“These are entirely new lifeforms. They have never before existed on Earth,” said Michael Levin, the director of the Allen Discovery Center at Tufts University in Medford, Massachusetts. “They are living, programmable organisms.”
Rather than using metal and plastics Levin and colleagues see the benefits in making robotics from biological tissues, such as living robot being able to heal their wounds, and once a task is complete they will fall apart just as natural organisms decay after dying.
An evolutionary algorithm that runs on a super computer was used to create thousands of random designs to stimulate passive skin cells and heart cells to contract, the best design performers were used to spawn new designs. This algorithm also asks the designs to achieve tasks assigned by the scientists such as walking in any one direction; the most promising designs have been built from living cells scraped from frog embryos.
Hundreds of generations were created before the scientists picked a handful of designs to build in the lab using tweezers and cauterising tools to sculpt early stage skin and heart cells from the stem cells scraped from the frog embryos.
As published in the Proceedings of the National Academy of Sciences these xenobots are less than 1mm long, and because heart cells spontaneously contract/relax they behave like engines to drive the robots until their energy reserves deplete within a week to ten days.
In the future their unique feature may enable robotic versions that may be deployed to clean up microplastics from the ocean, locate and digest toxic materials, or deliver drugs in a human body as well as remove plaque from artery walls.
“It’s impossible to know what the applications will be for any new technology, so we can really only guess,” said Joshua Bongard, a senior researcher on the team at the University of Vermont.
“These are very small, but ultimately the plan is to make them to scale,” said Levin. Xenobots might be built with blood vessels, nervous systems and sensory cells, to form rudimentary eyes. By building them out of mammalian cells, they could live on dry land.
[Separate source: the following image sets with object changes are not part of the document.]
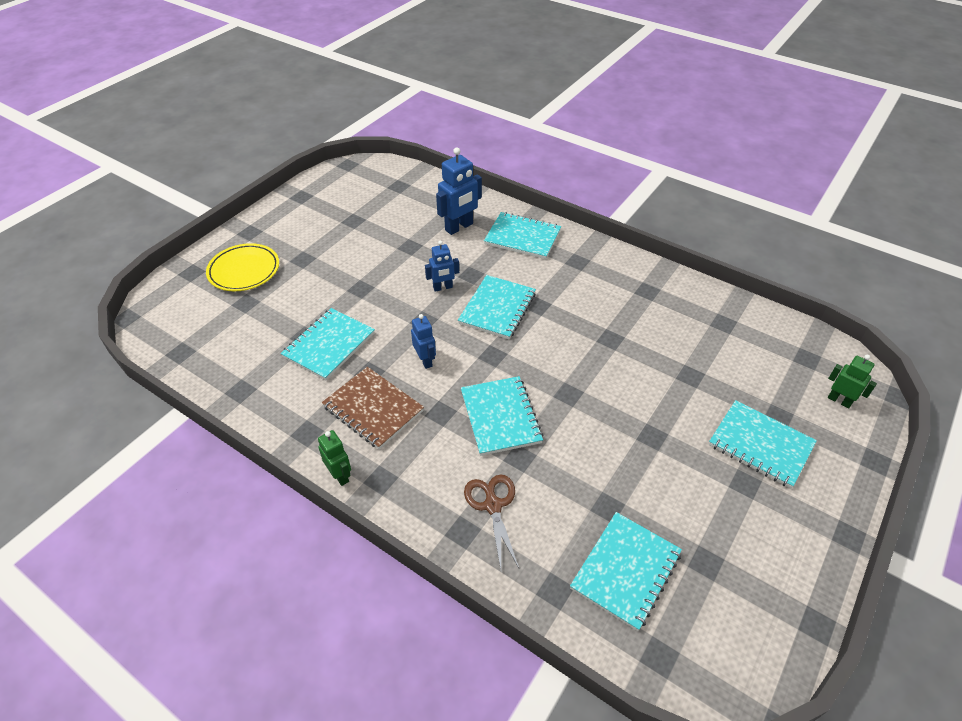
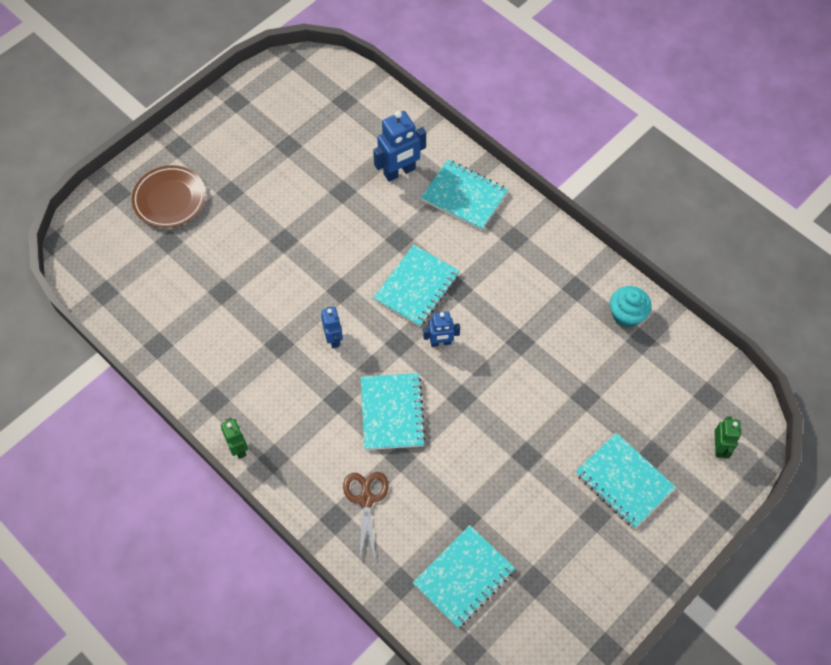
camera: 10 degrees right, 15 degrees up
(244, 271) = (169, 199): yellow plate -> brown plate
(329, 345) = (244, 306): turquoise notebook -> none
(373, 409) = (277, 385): brown notebook -> none
(443, 287) = (367, 252): blue robot -> blue robot (440, 342)
(702, 305) = (626, 315): none -> turquoise cupcake
(839, 400) = (719, 447): green robot -> green robot turned 45 degrees clockwise

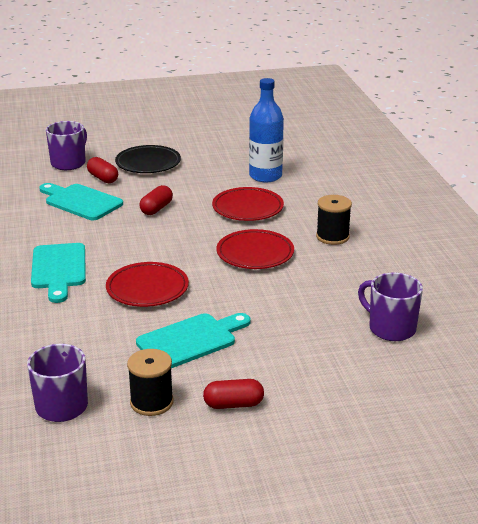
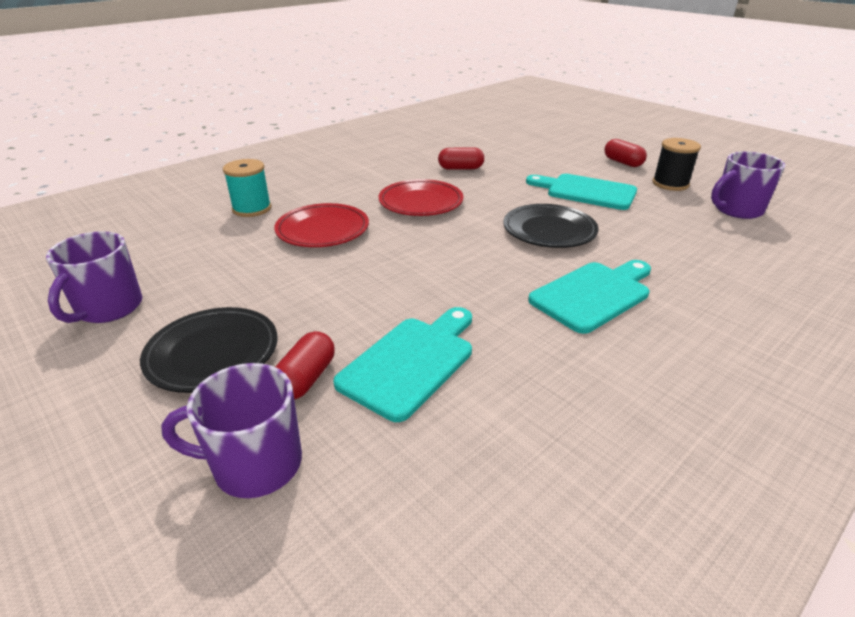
camera: 120 degrees left, 5 degrees up
(80, 201) = (411, 362): turquoise cutting board -> turquoise cutting board turned 150 degrees counterclockwise
(147, 289) = (549, 231): red plate -> black plate
(156, 209) = (375, 286): red capsule -> red capsule (460, 168)
(265, 176) = (219, 243): blue bottle -> none
(311, 192) = (252, 209): none -> turquoise spool
(332, 237) = (351, 180): black spool -> none
(390, 328) = (469, 141): purple mug -> purple mug (108, 308)

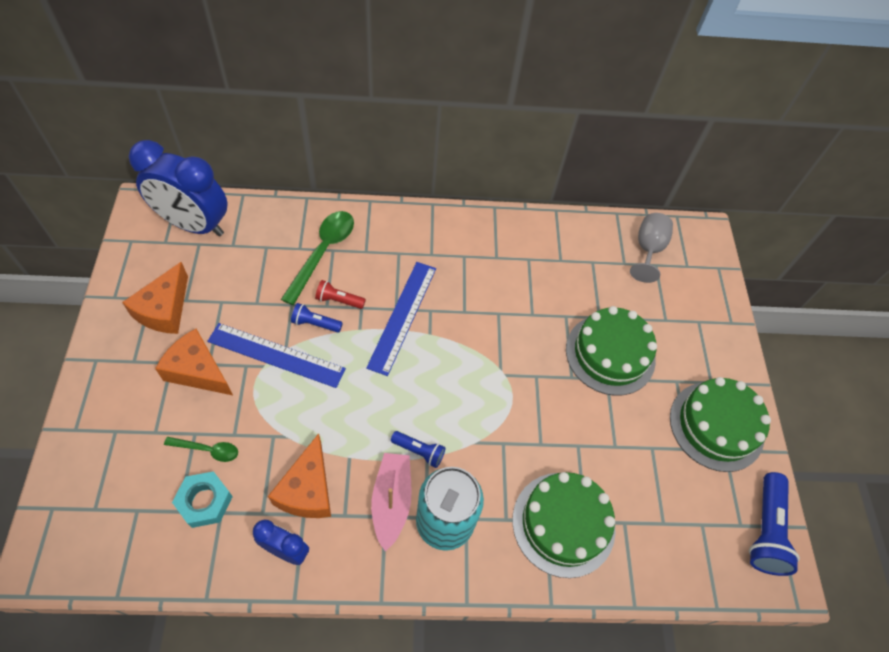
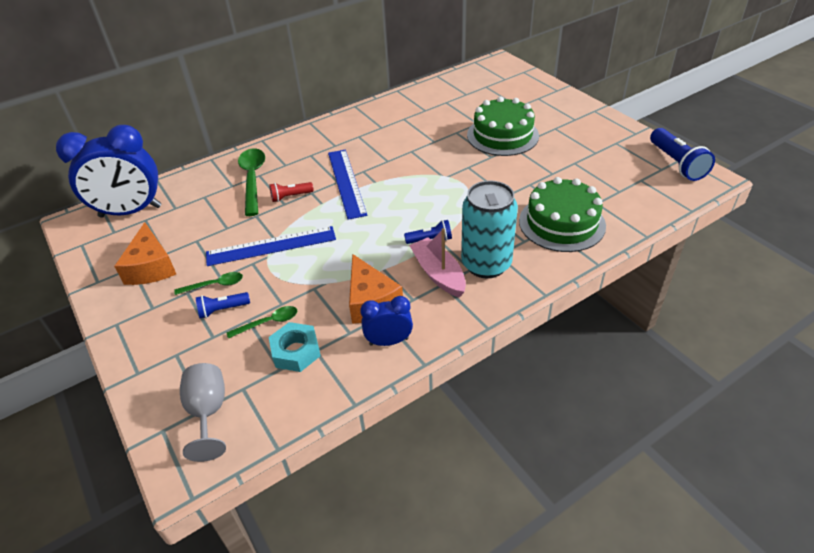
camera: 25 degrees left, 15 degrees down
(198, 370) = (215, 285): orange cheese -> green spoon
(315, 323) = (285, 216): blue flashlight -> blue flashlight (223, 310)
(648, 250) = (474, 82): grey goblet -> grey goblet (208, 413)
(716, 426) = (599, 135): green cake -> none

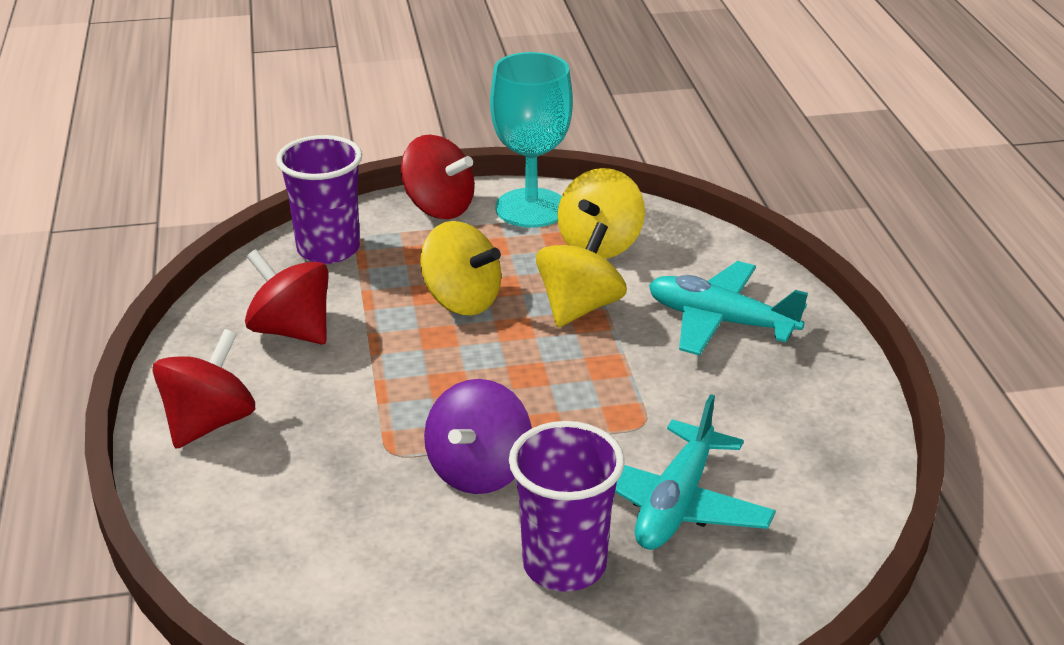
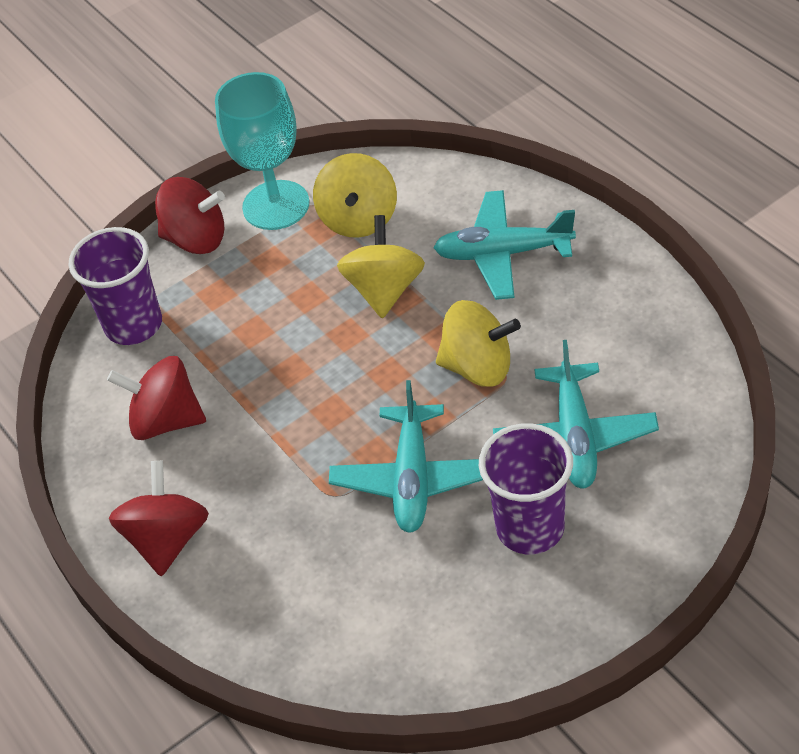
camera: 20 degrees left, 15 degrees up
(461, 300) = (285, 326): yellow spinning top -> yellow spinning top (478, 367)
(479, 470) = (412, 479): purple spinning top -> turquoise plane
This work does raise some ethical issues, especially since future variants may have nervous systems and be selected for cognitive capability that will make them more active participants in the world:
“What’s important to me is that this is public, so we can have a discussion as a society and policymakers can decide what is the best course of action,” says Sam Kriegman, PhD student at the UofV. “If you watch the video, it’s hard to fear that these things are taking over any time soon,” he said. “The aim is to understand the software of life,” Levin adds. “If you think about birth defects, cancer, age-related diseases, all of these things could be solved if we knew how to make biological structures, to have ultimate control over growth and form.”
“There are interesting ethical questions about the moral status of these xenobots. At what point would they become beings with interests that ought to be protected? I think they’d acquire moral significance only if they included neural tissue that enabled some kind of mental life, such as the ability to experience pain. But some are more liberal about moral status. They think that all living creatures have interests that should be given some moral consideration. For these people, difficult questions could arise about whether these xenobots should be classified as living creatures or machines,” says Thomas Douglas, a senior research fellow at the Oxford Uehiro Centre for Practical Ethics.
This work is being funded by the US Defense Advanced Research Projects Agency’s lifelong learning machines programme, which has the goal of creating biological learning processes in machines.
“Just because you can doesn’t mean you should.” ~ Sherrilyn Kenyon.